When I lived in Arizona Antonio would mow my lawn. Bettina and I would go to Guadalupe, an impoverished immigrant community near Tempe, and would pick him up. We talked a lot. He had left his family in Hermosillo and was doing garden jobs to save enough money to bring them to the United States and start their own gardening business. I don’t know if he made it.
Evelyn is our cleaning lady here in Tallahassee. She and her family came from El Salvador, undocumented, many years ago. With great effort she and her husband, a construction worker, raised their family, bought a home in Quincy, and sent their daughter to Florida State.
Murat is my colleague at FSU Law School. A native of Turkey, he studied in Istanbul and went on to earn his JD and PhD from George Mason. He is a rising star in law and economics and a marvelous, outgoing colleague.
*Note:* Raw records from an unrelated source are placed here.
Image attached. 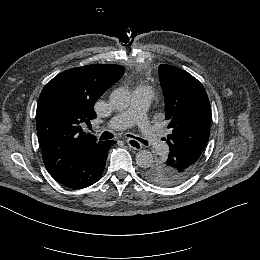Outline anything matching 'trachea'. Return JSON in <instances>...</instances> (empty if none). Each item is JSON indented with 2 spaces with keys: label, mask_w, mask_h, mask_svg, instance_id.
<instances>
[{
  "label": "trachea",
  "mask_w": 260,
  "mask_h": 260,
  "mask_svg": "<svg viewBox=\"0 0 260 260\" xmlns=\"http://www.w3.org/2000/svg\"><path fill=\"white\" fill-rule=\"evenodd\" d=\"M114 137V135L111 133V132H103L100 136V140H108V139H112ZM127 137H130V138H133V139H136L138 141H140L141 143H143L144 145H147L148 142L145 141L144 139L140 138V137H135L133 135H130V134H127Z\"/></svg>",
  "instance_id": "trachea-1"
}]
</instances>
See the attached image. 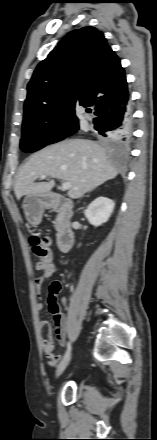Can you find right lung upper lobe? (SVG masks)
I'll use <instances>...</instances> for the list:
<instances>
[{
    "label": "right lung upper lobe",
    "mask_w": 157,
    "mask_h": 440,
    "mask_svg": "<svg viewBox=\"0 0 157 440\" xmlns=\"http://www.w3.org/2000/svg\"><path fill=\"white\" fill-rule=\"evenodd\" d=\"M27 90L23 125L78 124L77 106L92 105L100 112L129 96L120 59L94 27L69 32L37 66Z\"/></svg>",
    "instance_id": "1"
}]
</instances>
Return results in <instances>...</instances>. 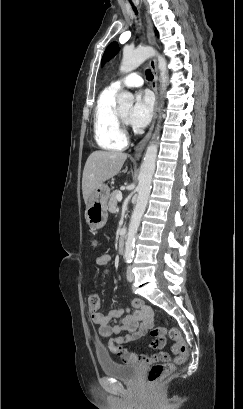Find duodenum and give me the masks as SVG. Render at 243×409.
Masks as SVG:
<instances>
[{
  "instance_id": "obj_1",
  "label": "duodenum",
  "mask_w": 243,
  "mask_h": 409,
  "mask_svg": "<svg viewBox=\"0 0 243 409\" xmlns=\"http://www.w3.org/2000/svg\"><path fill=\"white\" fill-rule=\"evenodd\" d=\"M125 248H126V231H124L120 237L118 250L121 254H123L125 252Z\"/></svg>"
}]
</instances>
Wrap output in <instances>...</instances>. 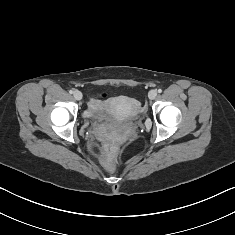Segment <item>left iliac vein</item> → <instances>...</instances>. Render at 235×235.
Instances as JSON below:
<instances>
[{
	"mask_svg": "<svg viewBox=\"0 0 235 235\" xmlns=\"http://www.w3.org/2000/svg\"><path fill=\"white\" fill-rule=\"evenodd\" d=\"M157 96V91L156 90H151L149 93H148V97L149 99H155Z\"/></svg>",
	"mask_w": 235,
	"mask_h": 235,
	"instance_id": "obj_1",
	"label": "left iliac vein"
}]
</instances>
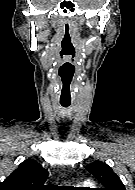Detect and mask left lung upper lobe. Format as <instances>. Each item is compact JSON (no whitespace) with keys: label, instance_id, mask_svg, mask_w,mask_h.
Returning a JSON list of instances; mask_svg holds the SVG:
<instances>
[{"label":"left lung upper lobe","instance_id":"obj_1","mask_svg":"<svg viewBox=\"0 0 135 190\" xmlns=\"http://www.w3.org/2000/svg\"><path fill=\"white\" fill-rule=\"evenodd\" d=\"M104 186L101 190H126L120 178L107 164L96 161L85 167Z\"/></svg>","mask_w":135,"mask_h":190}]
</instances>
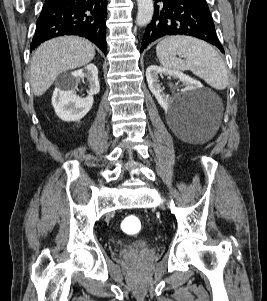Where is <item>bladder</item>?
I'll return each instance as SVG.
<instances>
[{
	"label": "bladder",
	"instance_id": "bladder-1",
	"mask_svg": "<svg viewBox=\"0 0 267 301\" xmlns=\"http://www.w3.org/2000/svg\"><path fill=\"white\" fill-rule=\"evenodd\" d=\"M149 245V241L147 239L141 238L136 243L135 246L138 248H143Z\"/></svg>",
	"mask_w": 267,
	"mask_h": 301
}]
</instances>
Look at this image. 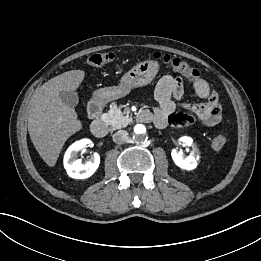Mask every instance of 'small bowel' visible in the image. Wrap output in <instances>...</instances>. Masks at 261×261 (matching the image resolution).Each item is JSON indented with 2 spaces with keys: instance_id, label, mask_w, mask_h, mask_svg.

Our dry cleaners are a married couple from India. They run their shop a few blocks from here. Their elder daughter just got married. I have never seen them be anything but friendly, smiling, and welcoming.
José is one of our graduates; I had him for my international law class. His parents came from Mexico as undocumented field workers. Because of that, José was initially denied admission to the Florida bar. One of my colleagues took his case to the courts, prevailing in the end.
Jeremy, too, was my student. His family came from from Haiti on a refugee boat. Jeremy aced my jurisprudence exam, graduated at the top, and went on to practice law.
John was my son’s schoolmate at McClintock High, in Tempe. His family had fled the Iranian revolution in 1979. They had to leave because they practiced the Zoroastrian faith, one of the many religions persecuted by the ayatollahs. John is a graduate of the University of Michigan and lives in Alaska.
In Stuttgart, a few years ago, Bettina introduced me to Ilknur and her family, all Muslim Turks. They had flourished there, working for Mercedes and Bosch. They are among the most generous, likable people I’ve met.
These are the immigrants I know. The list could fill many, many more pages.